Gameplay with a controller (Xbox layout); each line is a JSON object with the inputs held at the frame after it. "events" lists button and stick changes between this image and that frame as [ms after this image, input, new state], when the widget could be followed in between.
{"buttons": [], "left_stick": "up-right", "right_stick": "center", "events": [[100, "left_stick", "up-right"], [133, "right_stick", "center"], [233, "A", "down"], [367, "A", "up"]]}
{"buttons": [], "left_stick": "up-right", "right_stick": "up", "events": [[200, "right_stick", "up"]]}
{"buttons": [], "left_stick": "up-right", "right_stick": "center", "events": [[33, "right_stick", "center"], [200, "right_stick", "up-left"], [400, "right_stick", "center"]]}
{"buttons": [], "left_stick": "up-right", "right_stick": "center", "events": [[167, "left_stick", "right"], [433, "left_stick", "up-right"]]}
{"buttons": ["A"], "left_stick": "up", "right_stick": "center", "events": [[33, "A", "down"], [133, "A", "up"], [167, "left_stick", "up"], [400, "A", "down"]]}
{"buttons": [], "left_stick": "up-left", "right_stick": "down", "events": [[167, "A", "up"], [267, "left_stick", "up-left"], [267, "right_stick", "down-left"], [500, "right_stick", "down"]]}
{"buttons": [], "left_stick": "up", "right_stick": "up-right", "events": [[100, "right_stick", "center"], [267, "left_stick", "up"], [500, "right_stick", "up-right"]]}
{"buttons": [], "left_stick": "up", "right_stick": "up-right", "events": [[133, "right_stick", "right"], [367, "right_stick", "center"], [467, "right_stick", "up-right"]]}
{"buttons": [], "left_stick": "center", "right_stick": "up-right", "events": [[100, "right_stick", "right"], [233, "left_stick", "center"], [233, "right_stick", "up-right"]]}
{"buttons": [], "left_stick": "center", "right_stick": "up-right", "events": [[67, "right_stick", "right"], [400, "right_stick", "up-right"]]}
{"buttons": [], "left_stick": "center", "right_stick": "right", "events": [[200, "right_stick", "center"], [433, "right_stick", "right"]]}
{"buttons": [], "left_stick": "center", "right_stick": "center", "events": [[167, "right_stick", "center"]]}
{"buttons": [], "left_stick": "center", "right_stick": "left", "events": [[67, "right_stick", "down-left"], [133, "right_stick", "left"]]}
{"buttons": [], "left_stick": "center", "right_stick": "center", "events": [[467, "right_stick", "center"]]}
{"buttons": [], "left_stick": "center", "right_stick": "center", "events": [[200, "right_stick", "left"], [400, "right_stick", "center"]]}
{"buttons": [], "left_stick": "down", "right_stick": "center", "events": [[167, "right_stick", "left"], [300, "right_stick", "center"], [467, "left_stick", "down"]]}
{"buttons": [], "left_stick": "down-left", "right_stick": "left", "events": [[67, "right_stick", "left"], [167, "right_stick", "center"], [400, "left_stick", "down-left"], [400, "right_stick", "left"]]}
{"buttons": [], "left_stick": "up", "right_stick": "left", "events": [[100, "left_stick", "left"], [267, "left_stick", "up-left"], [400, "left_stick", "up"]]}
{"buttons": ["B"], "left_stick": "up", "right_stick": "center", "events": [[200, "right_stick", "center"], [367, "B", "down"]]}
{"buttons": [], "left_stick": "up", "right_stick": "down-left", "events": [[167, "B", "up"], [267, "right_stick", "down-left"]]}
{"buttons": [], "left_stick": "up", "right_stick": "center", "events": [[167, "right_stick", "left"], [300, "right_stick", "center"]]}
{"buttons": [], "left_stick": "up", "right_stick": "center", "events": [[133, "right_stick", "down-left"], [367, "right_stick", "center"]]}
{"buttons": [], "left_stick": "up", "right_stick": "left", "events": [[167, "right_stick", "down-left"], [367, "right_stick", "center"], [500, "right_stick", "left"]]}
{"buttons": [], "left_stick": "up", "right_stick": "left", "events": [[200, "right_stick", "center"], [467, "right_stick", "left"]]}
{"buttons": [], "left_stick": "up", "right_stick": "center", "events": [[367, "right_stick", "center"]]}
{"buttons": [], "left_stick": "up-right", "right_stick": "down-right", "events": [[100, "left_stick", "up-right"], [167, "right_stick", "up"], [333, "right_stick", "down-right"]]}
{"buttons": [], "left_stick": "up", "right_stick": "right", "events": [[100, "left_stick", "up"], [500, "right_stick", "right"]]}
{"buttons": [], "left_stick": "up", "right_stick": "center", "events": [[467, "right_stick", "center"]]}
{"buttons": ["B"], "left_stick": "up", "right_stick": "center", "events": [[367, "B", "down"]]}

════════════════════

ABOUT THIS TASK - Type the records again in full, matching them exactly.

SOLUTION FOR THIS PROBLEM -
Gameplay with a controller (Xbox layout); each line is a JSON object with the inputs held at the frame after it. "events" lists button and stick changes between this image and that frame as [ms after this image, input, new state], when the widget could be followed in between.
{"buttons": [], "left_stick": "up-right", "right_stick": "center", "events": [[100, "left_stick", "up-right"], [133, "right_stick", "center"], [233, "A", "down"], [367, "A", "up"]]}
{"buttons": [], "left_stick": "up-right", "right_stick": "up", "events": [[200, "right_stick", "up"]]}
{"buttons": [], "left_stick": "up-right", "right_stick": "center", "events": [[33, "right_stick", "center"], [200, "right_stick", "up-left"], [400, "right_stick", "center"]]}
{"buttons": [], "left_stick": "up-right", "right_stick": "center", "events": [[167, "left_stick", "right"], [433, "left_stick", "up-right"]]}
{"buttons": ["A"], "left_stick": "up", "right_stick": "center", "events": [[33, "A", "down"], [133, "A", "up"], [167, "left_stick", "up"], [400, "A", "down"]]}
{"buttons": [], "left_stick": "up-left", "right_stick": "down", "events": [[167, "A", "up"], [267, "left_stick", "up-left"], [267, "right_stick", "down-left"], [500, "right_stick", "down"]]}
{"buttons": [], "left_stick": "up", "right_stick": "up-right", "events": [[100, "right_stick", "center"], [267, "left_stick", "up"], [500, "right_stick", "up-right"]]}
{"buttons": [], "left_stick": "up", "right_stick": "up-right", "events": [[133, "right_stick", "right"], [367, "right_stick", "center"], [467, "right_stick", "up-right"]]}
{"buttons": [], "left_stick": "center", "right_stick": "up-right", "events": [[100, "right_stick", "right"], [233, "left_stick", "center"], [233, "right_stick", "up-right"]]}
{"buttons": [], "left_stick": "center", "right_stick": "up-right", "events": [[67, "right_stick", "right"], [400, "right_stick", "up-right"]]}
{"buttons": [], "left_stick": "center", "right_stick": "right", "events": [[200, "right_stick", "center"], [433, "right_stick", "right"]]}
{"buttons": [], "left_stick": "center", "right_stick": "center", "events": [[167, "right_stick", "center"]]}
{"buttons": [], "left_stick": "center", "right_stick": "left", "events": [[67, "right_stick", "down-left"], [133, "right_stick", "left"]]}
{"buttons": [], "left_stick": "center", "right_stick": "center", "events": [[467, "right_stick", "center"]]}
{"buttons": [], "left_stick": "center", "right_stick": "center", "events": [[200, "right_stick", "left"], [400, "right_stick", "center"]]}
{"buttons": [], "left_stick": "down", "right_stick": "center", "events": [[167, "right_stick", "left"], [300, "right_stick", "center"], [467, "left_stick", "down"]]}
{"buttons": [], "left_stick": "down-left", "right_stick": "left", "events": [[67, "right_stick", "left"], [167, "right_stick", "center"], [400, "left_stick", "down-left"], [400, "right_stick", "left"]]}
{"buttons": [], "left_stick": "up", "right_stick": "left", "events": [[100, "left_stick", "left"], [267, "left_stick", "up-left"], [400, "left_stick", "up"]]}
{"buttons": ["B"], "left_stick": "up", "right_stick": "center", "events": [[200, "right_stick", "center"], [367, "B", "down"]]}
{"buttons": [], "left_stick": "up", "right_stick": "down-left", "events": [[167, "B", "up"], [267, "right_stick", "down-left"]]}
{"buttons": [], "left_stick": "up", "right_stick": "center", "events": [[167, "right_stick", "left"], [300, "right_stick", "center"]]}
{"buttons": [], "left_stick": "up", "right_stick": "center", "events": [[133, "right_stick", "down-left"], [367, "right_stick", "center"]]}
{"buttons": [], "left_stick": "up", "right_stick": "left", "events": [[167, "right_stick", "down-left"], [367, "right_stick", "center"], [500, "right_stick", "left"]]}
{"buttons": [], "left_stick": "up", "right_stick": "left", "events": [[200, "right_stick", "center"], [467, "right_stick", "left"]]}
{"buttons": [], "left_stick": "up", "right_stick": "center", "events": [[367, "right_stick", "center"]]}
{"buttons": [], "left_stick": "up-right", "right_stick": "down-right", "events": [[100, "left_stick", "up-right"], [167, "right_stick", "up"], [333, "right_stick", "down-right"]]}
{"buttons": [], "left_stick": "up", "right_stick": "right", "events": [[100, "left_stick", "up"], [500, "right_stick", "right"]]}
{"buttons": [], "left_stick": "up", "right_stick": "center", "events": [[467, "right_stick", "center"]]}
{"buttons": ["B"], "left_stick": "up", "right_stick": "center", "events": [[367, "B", "down"]]}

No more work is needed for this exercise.